Yeah, I know. Not a good idea. But this guy needs to understand just how close he came to taking my life.
He is already into the next curve when my throttle hand catches up to my thoughts. I whomped on the throttle and off I shoot. I am up to 75 mph before I catch the guy. When I slow to match his speed (and keep a safe distance behind in case he wants to retaliate by slamming on the brakes) we are doing about 70 mph. I lay on the horn and just flip the guy off. Oilburner has caught me by this time and is telling me the error of my ways. He takes the quickly flashed brake lights as a sign that the driver "understands me". I don't take it that lightly.
I back off and try to find my zen. That is rather difficult when I am scrutinizing every turnout for that damn vehicle. We considered calling the park rangers or the cops. But that probably won't do any good. I take solace in my daydream of finding this a$$hole in some turnout, taking my helmet off and using it to bash his fucking head in. However, I would be happy with just denting every panel on that SUV and breaking all the windows. That guy is lucky I never saw him again. But his license plate is burned in my memory and I will keep an eye out. And according to Twitter, I am not the only person that has had a run in with this vehicle and driver.

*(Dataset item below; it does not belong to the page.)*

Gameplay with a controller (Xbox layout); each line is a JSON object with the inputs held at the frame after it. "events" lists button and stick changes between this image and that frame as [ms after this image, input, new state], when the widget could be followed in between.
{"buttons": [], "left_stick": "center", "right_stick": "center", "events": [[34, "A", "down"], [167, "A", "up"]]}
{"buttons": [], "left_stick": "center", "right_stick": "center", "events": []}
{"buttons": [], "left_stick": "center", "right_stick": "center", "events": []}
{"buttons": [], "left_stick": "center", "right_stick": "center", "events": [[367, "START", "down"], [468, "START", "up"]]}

I'm reliving these instances to impress upon you how important it is to be aware of your surroundings. I know you are, but sometimes we need a refresher. In a Stayin' Safe class Oilburner and I took while at the Georgia Mountain Rally (local BMW rally), the instructor pressed us on to look at our six before braking or turns. If someone isn't paying attention to your actions, you might get in trouble. As for tailgaters? Try to keep the emotion and ego in check and just pull over for a break. I was honestly trying to do that. I wasn't trying to police this guys speed. I just didn't realize that he wanted to drive 70 in a 45 zone.
Stay Safe out there everyone. I want you around for a long time to come.